Jika nomor sesuai maka operator BBM akan membuka segel dan mengukur ketinggian BBM dalam mobil tangki untuk disesuaikan dengan dokumen tera.
Jika ketinggian minyak dalam tangki sesuai maka operator BBM akan mengisi
BBM ke tiga unit tangki di TPA Jalupang. Petugas akan menerima Surat Jalan
dari PT ITS, Invoice, Surat Jalan PT Pertamina Niaga dan mengirimkan
dokumen tersebut ke administrator satu bulan sekali. Selain itu, setiap
kedatangan mobil tangki BBM, operator BBM akan mengirim dokumentasi
kendaraan tangki dan segel ke administrator. Atas dasar dokumentasi tersebut,
administrator akan melakukan rekapitulasi penerimaan BBM sebagai dasar
pembayaran kepada PT ITSHasil wawancara kepada Operator BBM dan Administrator menunjukkan
bahwa penatausahaan dokumentasi belum dilakukan secara tertib, sehingga
Operator BBM dan Administrator tidak dapat menyampaikan dokumentasi
pengiriman BBM.
2) Proses Pendistribusian BBM dari Tangki di TPA Jalupang ke Kendaraann Pengangkut Sampah dan Alat Berat Operator BBM melakukan pengisian BBM ke kendaraan pengangkut sampah dan alat berat di TPA Jalupang dengan jumlah yang telah ditetapkan dalam SK Kepala Dinas Lingkungan Hidup Nomor 551.23/Kep.24/Bersih tentangbPemberian Bahan Bakar Minyak (BBM) Jenis Solar (B30)/Biosolar Industri (Non Subsidi) Kendaraan Operasional Pengangkut Sampah dan Alat Berat Pada Dinas Lingkungan Hidup Kabupaten Karawang Tahun Anggaran 2023.
Operator BBM mencatat nomor kendaraan yang melakukan pengisian dan meminta tandatangan pengemudi kendaraan.
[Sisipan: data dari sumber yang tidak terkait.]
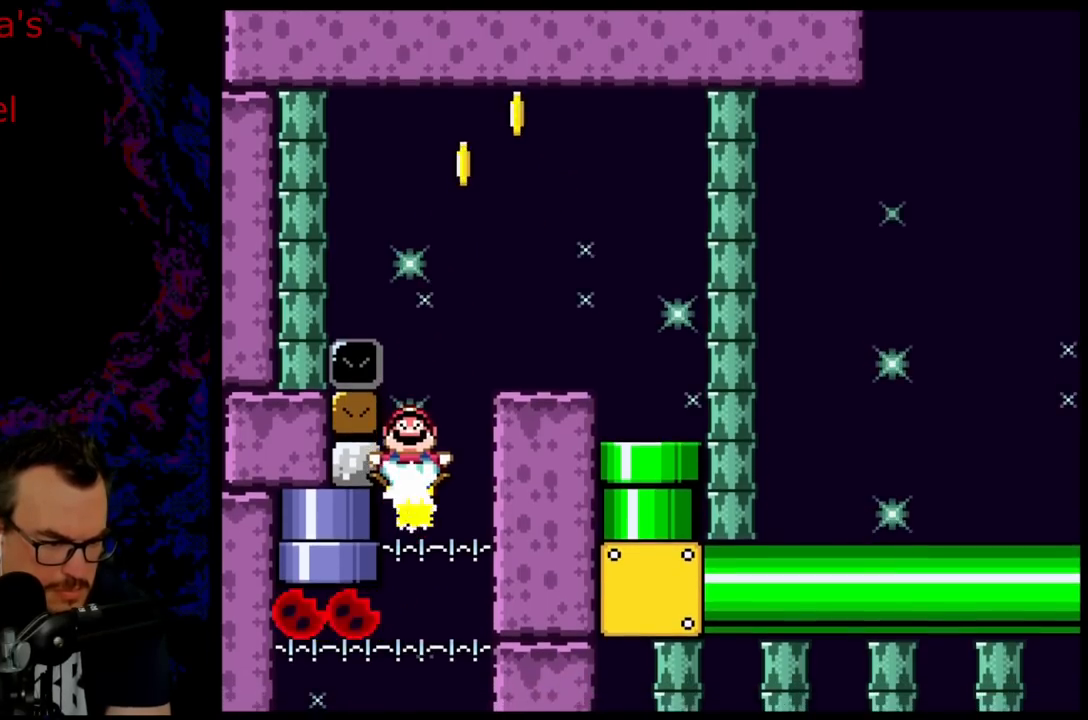
{"buttons": ["X", "DPAD_DOWN"], "events": [[33, "DPAD_RIGHT", "down"], [150, "A", "up"], [150, "DPAD_DOWN", "down"], [167, "DPAD_RIGHT", "up"], [250, "DPAD_RIGHT", "down"], [467, "DPAD_RIGHT", "up"]]}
Atas catatan tersebut, Operator BBM melakukan rekapitulasi penggunaan BBM. Setiap periode tertentu,operator BBM melakukan pengukuran ketinggian BBM di dalam tangki sebagai dasar permintaan pengiriman BBM kembali kepada PT ITS.
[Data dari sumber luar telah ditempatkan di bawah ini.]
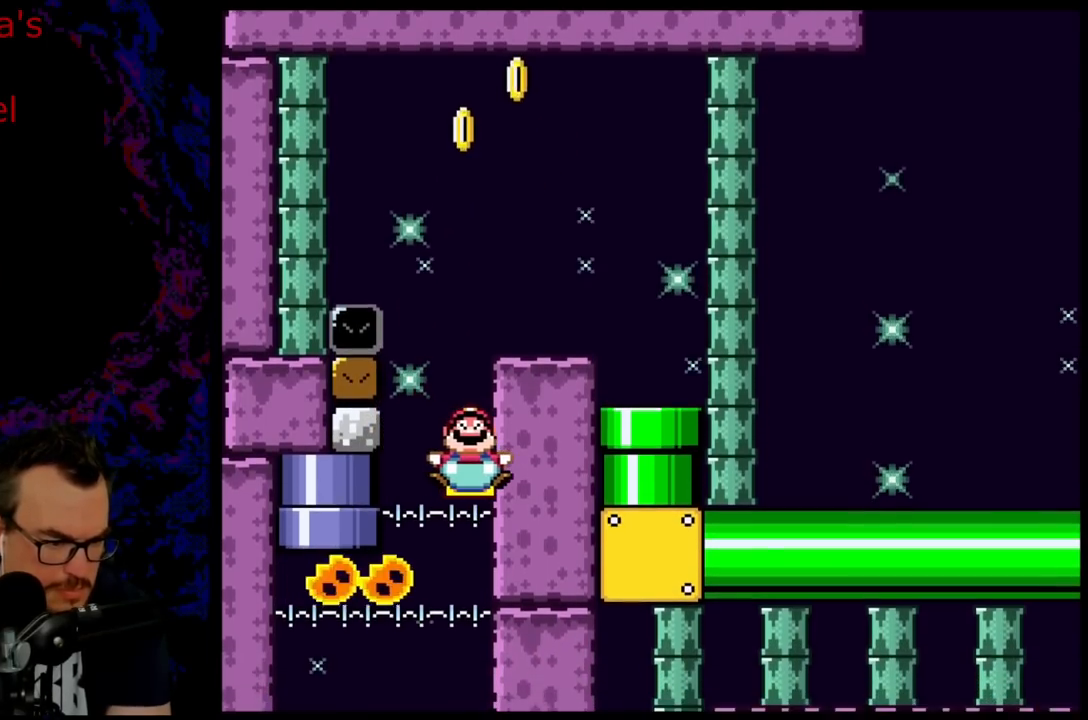
{"buttons": ["X", "DPAD_DOWN"], "events": [[17, "DPAD_DOWN", "up"], [200, "DPAD_DOWN", "down"], [333, "DPAD_DOWN", "up"], [400, "DPAD_DOWN", "down"]]}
Namun demikian, Operator BBM tidak pernah melakukan stock opname untuk mengetahui sisa BBM di dalam tangki dan hanya melakukan pengukuran ketinggian dalam tangki. Sisa BBM tidak pernah dilaporkan ke BPKAD untuk dicatat sebagai persediaan pada Neraca.
b. Ketidakhematan Pengadaan BBM TA 2023 untuk Kendaraan Pengangkut Sampah sebesar Rp3.172.629.200,00 Kendaraan Pengangkut Sampah merupakan salah satu konsumen yang berhak untuk menggunakan BBM Tertentu berupa Minyak Solar (Gas Oil) yang diberikan subsidi berdasarkan Peraturan Presiden Nomor 191 Tahun 2014 tentang Penyediaan, Pendistribusian, dan Harga Jual Eceran Bahan Bakar Minyak Jo Perpres 117 Tahun 2021. Namun demikian, DLH belum melakukan upaya permohonan kuota BBM Subdidi kepada BPH Migas untuk memperoleh kuota BBM Subsidi yang akan digunakan oleh Kendaraan Pengangkut Sampah di TPA Jalupang.
Keputusan Menteri Energi dan Sumber Daya Mineral Nomor 218.K/MG.01/MEM.M/2022 tentang Harga Jual Eceran Jenis Bahan Bakar Minyak Tertentu dan Jenis Bahan Bakar Minyak Khusus Penugasan menetapkan Harga Jual Eceran Jenis Bahan Bakar Minyak Tertentu berupa minyak solar (gas oil) adalah sebesar Rp6.800,00 sudah termasuk PPN dan Pajak Bahan Bakar Kendaraan Bermotor (PBBKB).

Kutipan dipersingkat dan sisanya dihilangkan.